#### [Problem requirements]
Give the lines again exactly as they appear below, from the line with "color: #0c4a6e ->" to the line with "none -> <tr>", both included, and only those lines. Leave every picture out.

#### [Information supplied]
^^^^^^^^

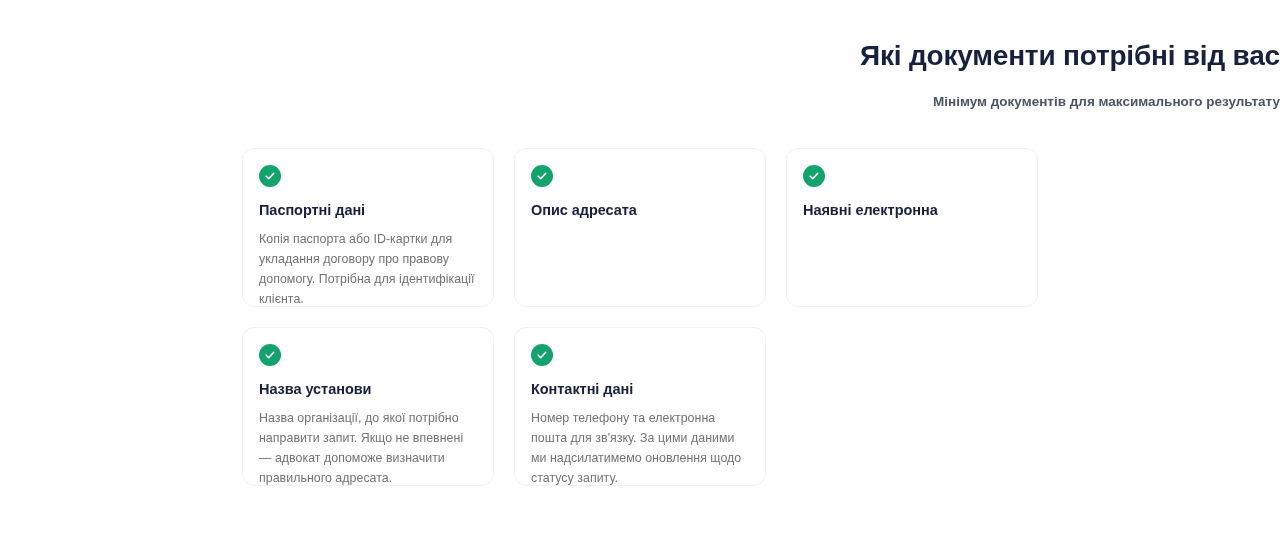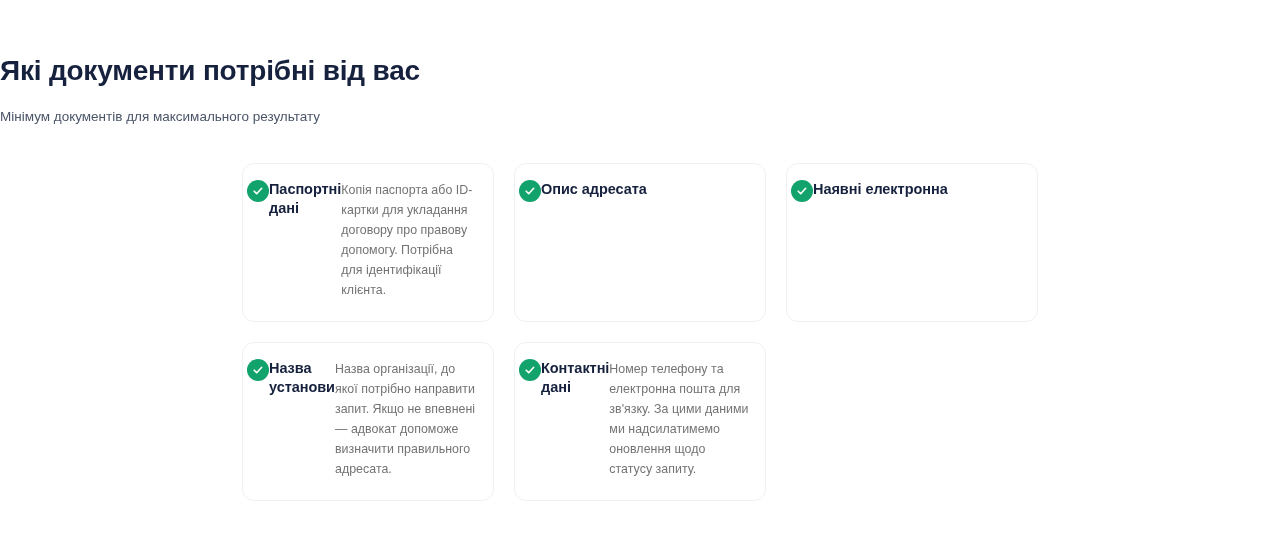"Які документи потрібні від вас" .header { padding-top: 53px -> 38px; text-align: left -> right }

^^^^^^^^

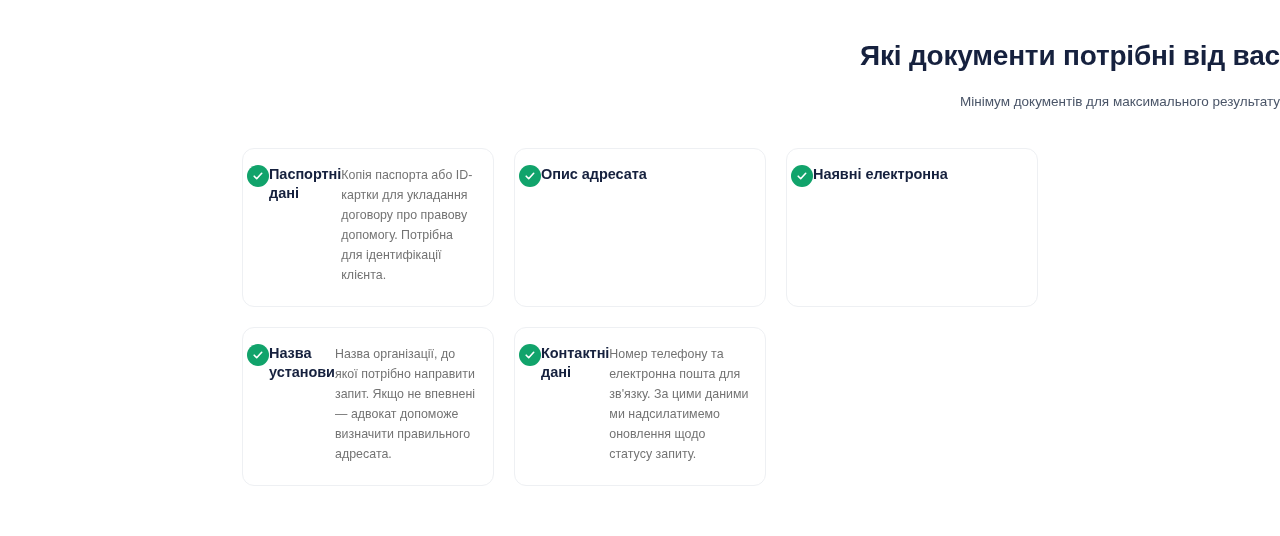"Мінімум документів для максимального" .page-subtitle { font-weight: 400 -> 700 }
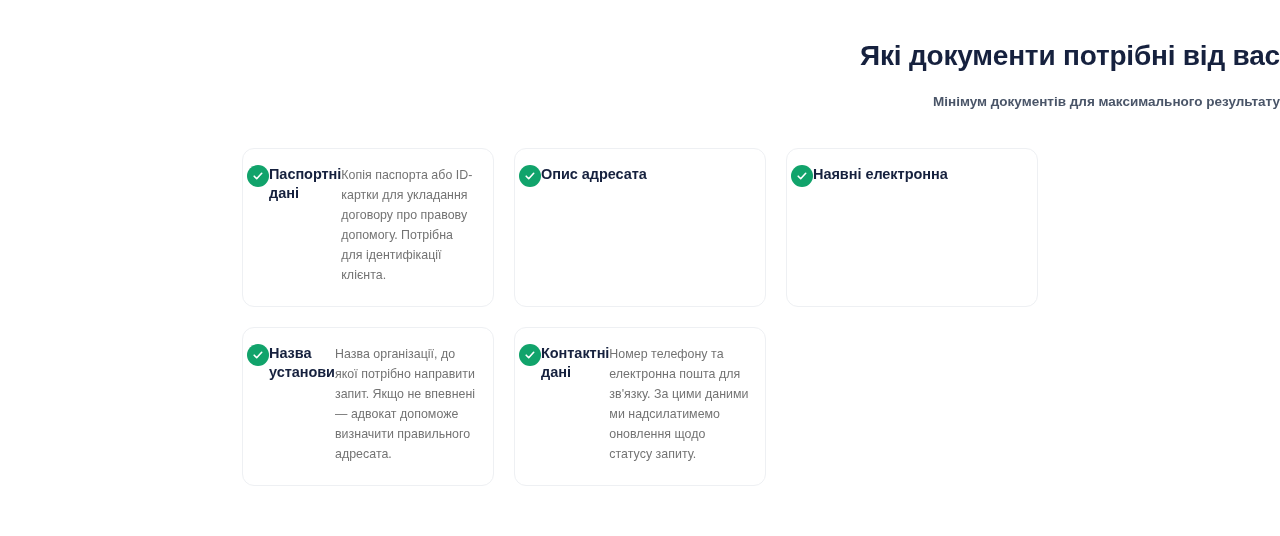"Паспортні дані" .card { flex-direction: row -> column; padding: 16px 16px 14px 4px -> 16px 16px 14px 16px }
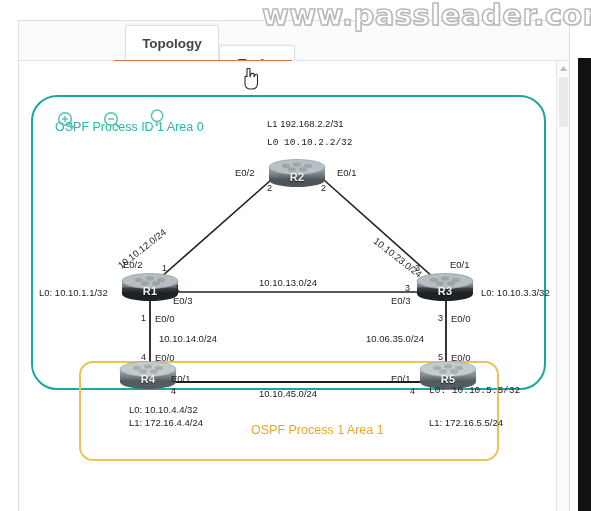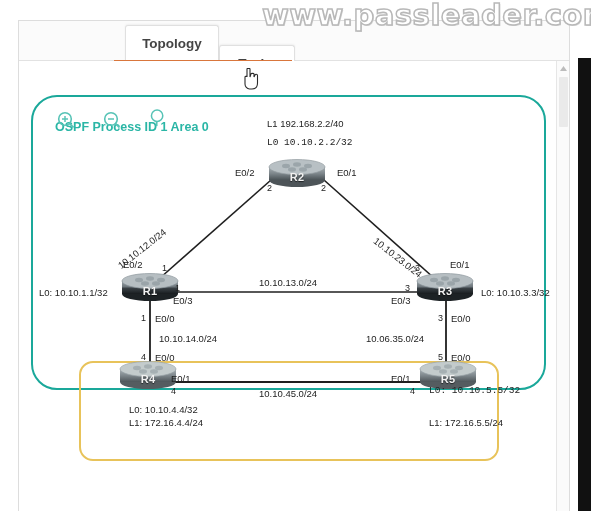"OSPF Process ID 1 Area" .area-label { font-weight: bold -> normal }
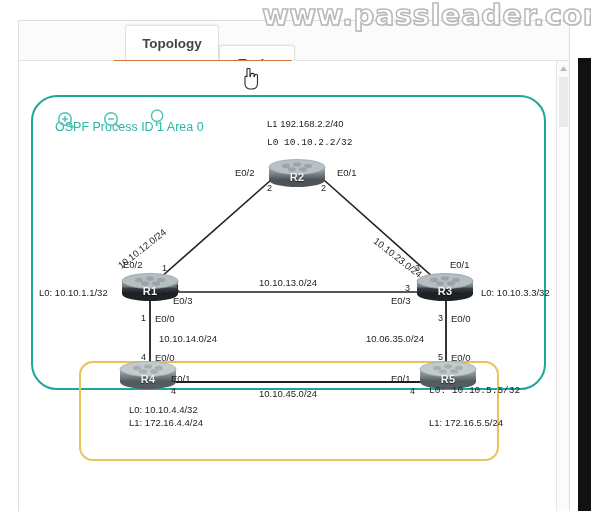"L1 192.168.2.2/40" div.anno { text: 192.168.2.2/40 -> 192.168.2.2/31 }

^^^^^^^^

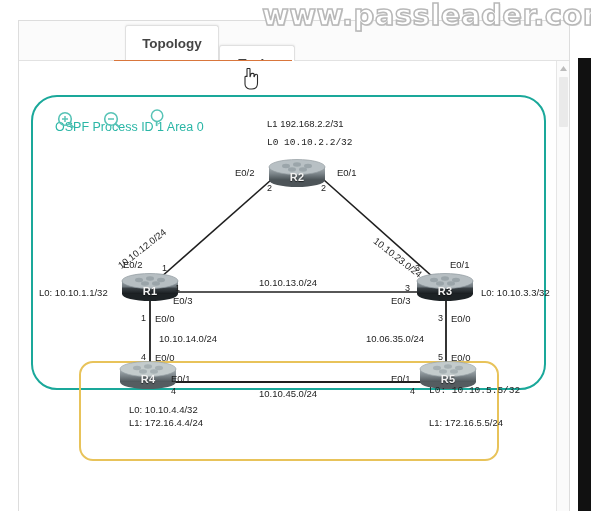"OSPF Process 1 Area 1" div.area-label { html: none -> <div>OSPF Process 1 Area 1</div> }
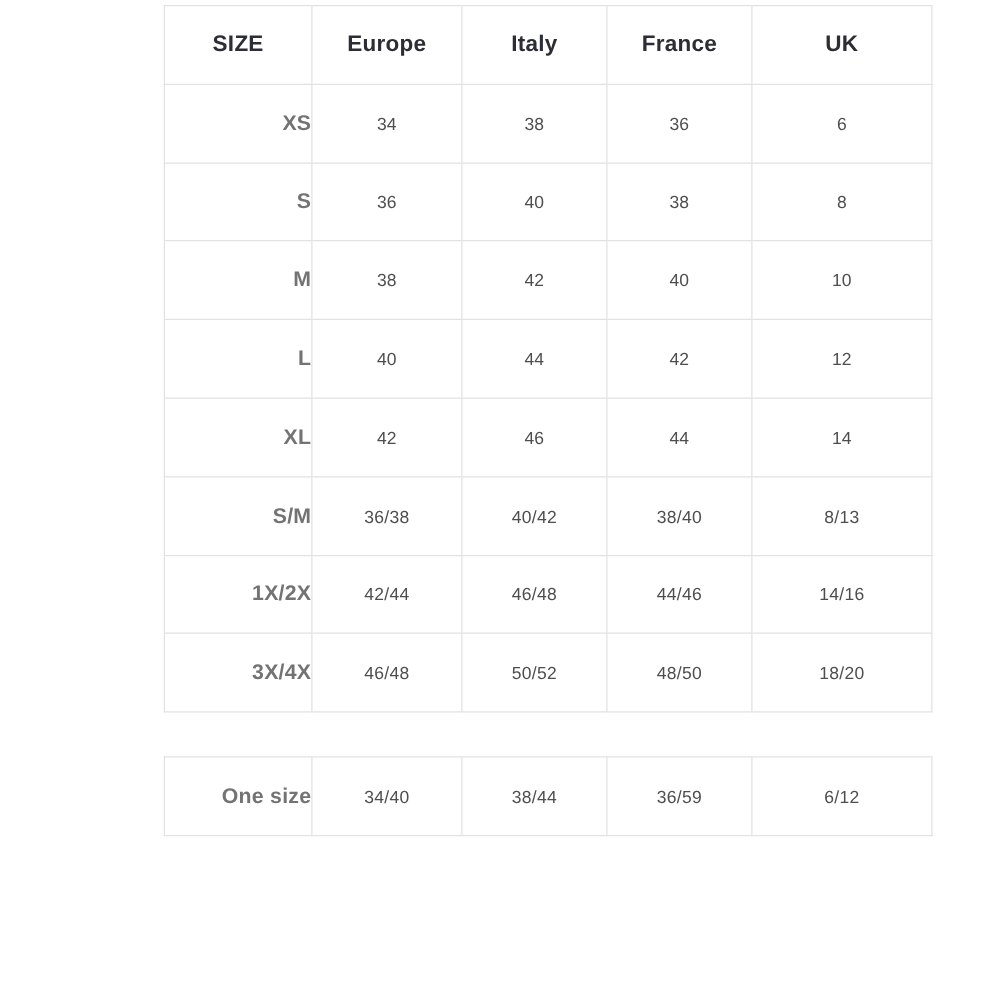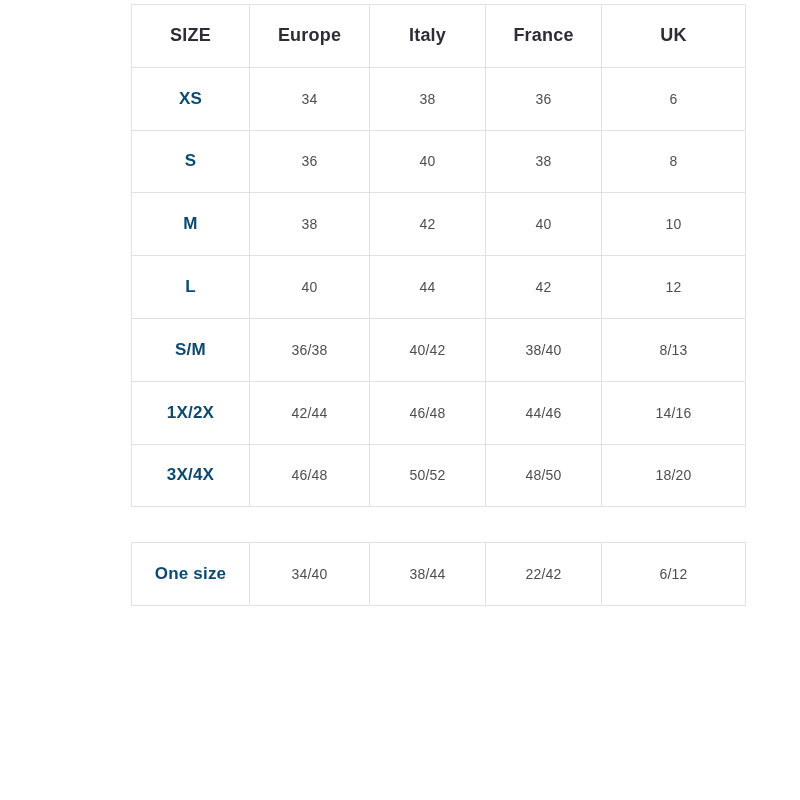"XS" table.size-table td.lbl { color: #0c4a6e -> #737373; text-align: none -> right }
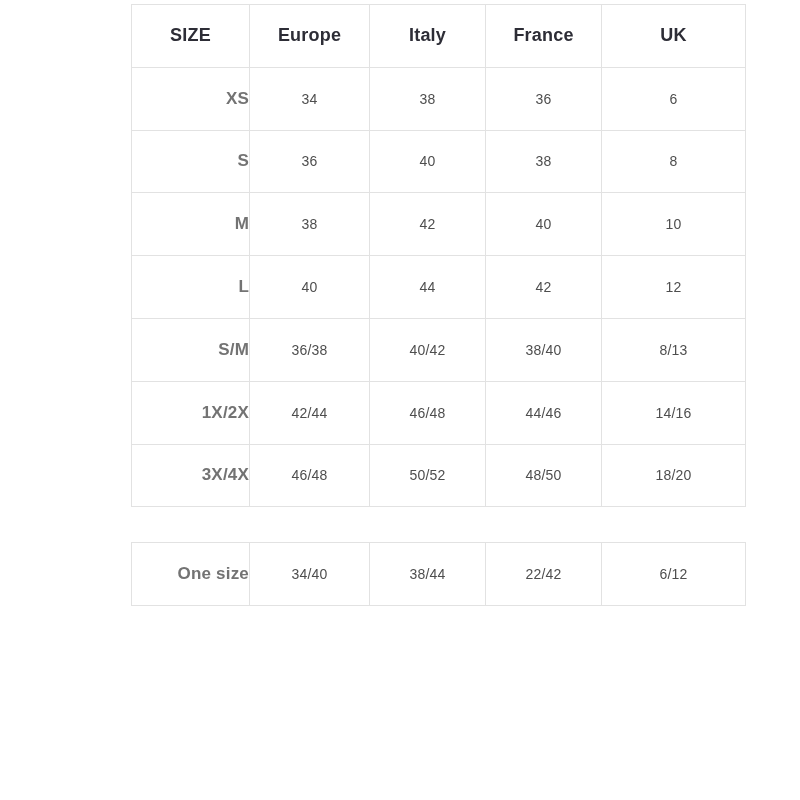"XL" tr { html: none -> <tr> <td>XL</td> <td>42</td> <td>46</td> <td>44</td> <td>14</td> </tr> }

^^^^^^^^

#### [Result of the task]
"XS" table.size-table td.lbl { color: #0c4a6e -> #737373; text-align: none -> right }
"XL" tr { html: none -> <tr> <td>XL</td> <td>42</td> <td>46</td> <td>44</td> <td>14</td> </tr> }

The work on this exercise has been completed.